La colère sociale monte, et une vague de grève de dimension mondiale prend de l’ampleur. Les débrayages des enseignants, des ouvriers de l’automobile, du personnel de santé, des mineurs et d’autres sections de la classe ouvrière frappent les industries du monde entier. Mais partout dans les centres du capitalisme mondial, les institutions politiques qui ont travaillé pour contenir l’opposition populaire sont dans un état de décomposition avancée. Les fascistes sortent de tous les coins. Aux États-Unis, ils escaladent les murs du Capitole. En Allemagne, ils siègent dans les couloirs du pouvoir.

Incapable de contenir les pressions qui s’accumulent dans la société capitaliste, la classe dirigeante se tourne vers la guerre pour tenter de canaliser la colère sociale dans une direction dont elle pense, ou espère désespérément qu’elle pourra se sauver d’elle-même. Mais la plus grande illusion de toutes est peut-être de croire que cette politique bénéficie du soutien de larges couches de la population.

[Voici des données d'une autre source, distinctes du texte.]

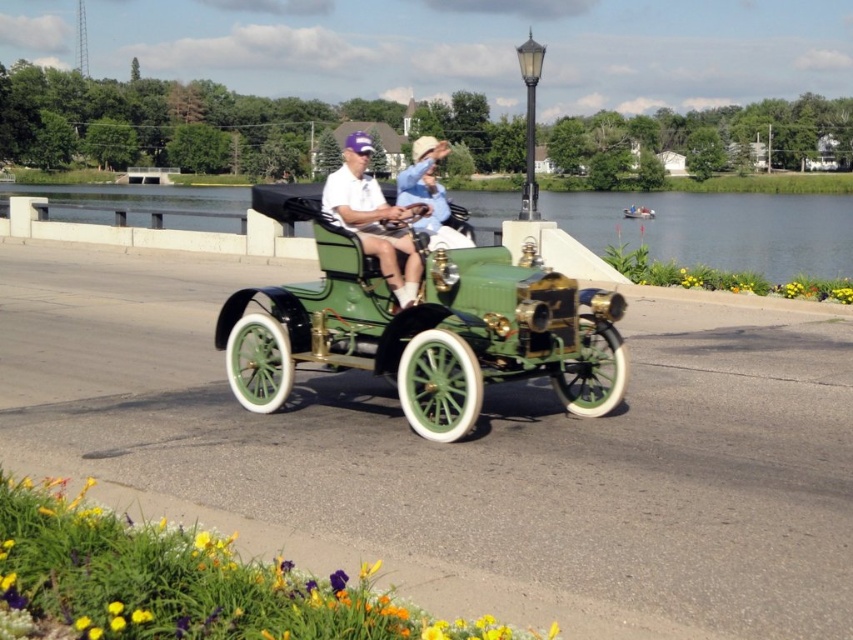
Can you confirm if green polished wood water at center is positioned to the right of matte green hat at center?

Incorrect, green polished wood water at center is not on the right side of matte green hat at center.

How much distance is there between green polished wood water at center and matte green hat at center?

93.86 feet

Does point (546, 196) come behind point (397, 179)?

Yes.

Where is `green polished wood water at center`? This screenshot has height=640, width=853. green polished wood water at center is located at coordinates (718, 228).

Who is lower down, green matte vintage car at center or matte green hat at center?

green matte vintage car at center

The width and height of the screenshot is (853, 640). Identify the location of green matte vintage car at center. (422, 326).

Is green matte vintage car at center below green polished wood water at center?

Yes.

Between green matte vintage car at center and green polished wood water at center, which one is positioned higher?

Positioned higher is green polished wood water at center.

Identify the location of green matte vintage car at center. (422, 326).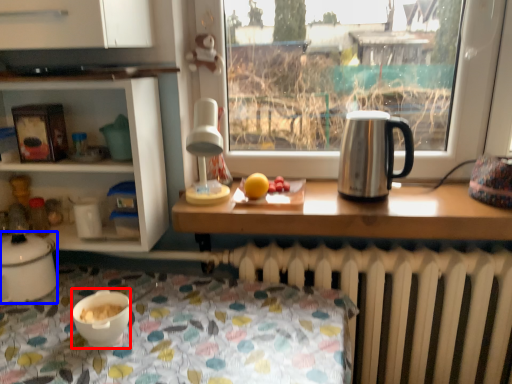
Question: Which object appears closest to the camera in this image, coffee cup (highlighted by a red box) or kitchen appliance (highlighted by a blue box)?

Choices:
 (A) coffee cup
 (B) kitchen appliance

Answer: (A)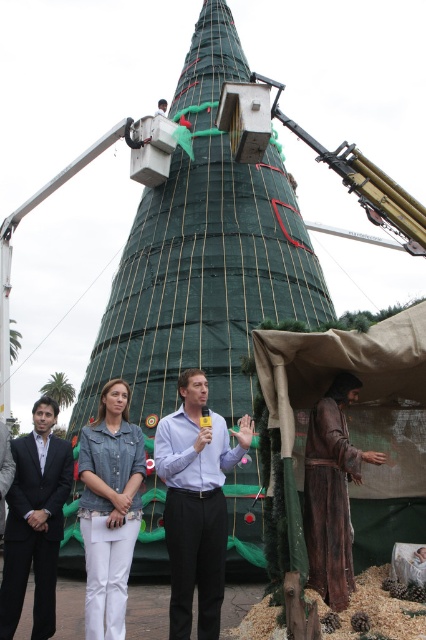
You are a delivery person who just arrived at the location and see the green netted christmas tree at center and the white plastic box at center. Which object is more to the right?

The green netted christmas tree at center is positioned on the right side of white plastic box at center, so it is more to the right.

You are standing in front of the Christmas tree and see the point at coordinates (195, 502). What object is located at that point?

The point at coordinates (195, 502) corresponds to the matte blue shirt at center.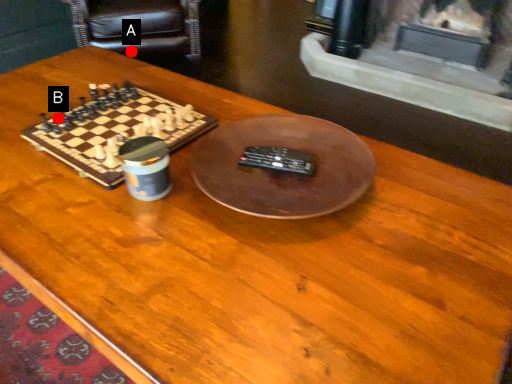
Question: Two points are circled on the image, labeled by A and B beside each circle. Which point is farther to the camera?

Choices:
 (A) A is further
 (B) B is further

Answer: (A)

La classe ouvrière américaine et internationale ne peut pas permettre que les plans de guerre de grande envergure de l’impérialisme américain soient mis en œuvre. La lutte contre la politique de mort de la classe dominante à l’intérieur exige une lutte contre sa politique de mort à l’extérieur. La ruée, menée par les États-Unis et l’Allemagne, pour entraîner la Russie dans un conflit sanglant ne peut être arrêtée que par un mouvement international de la classe ouvrière, unie autour d’un programme anticapitaliste et socialiste.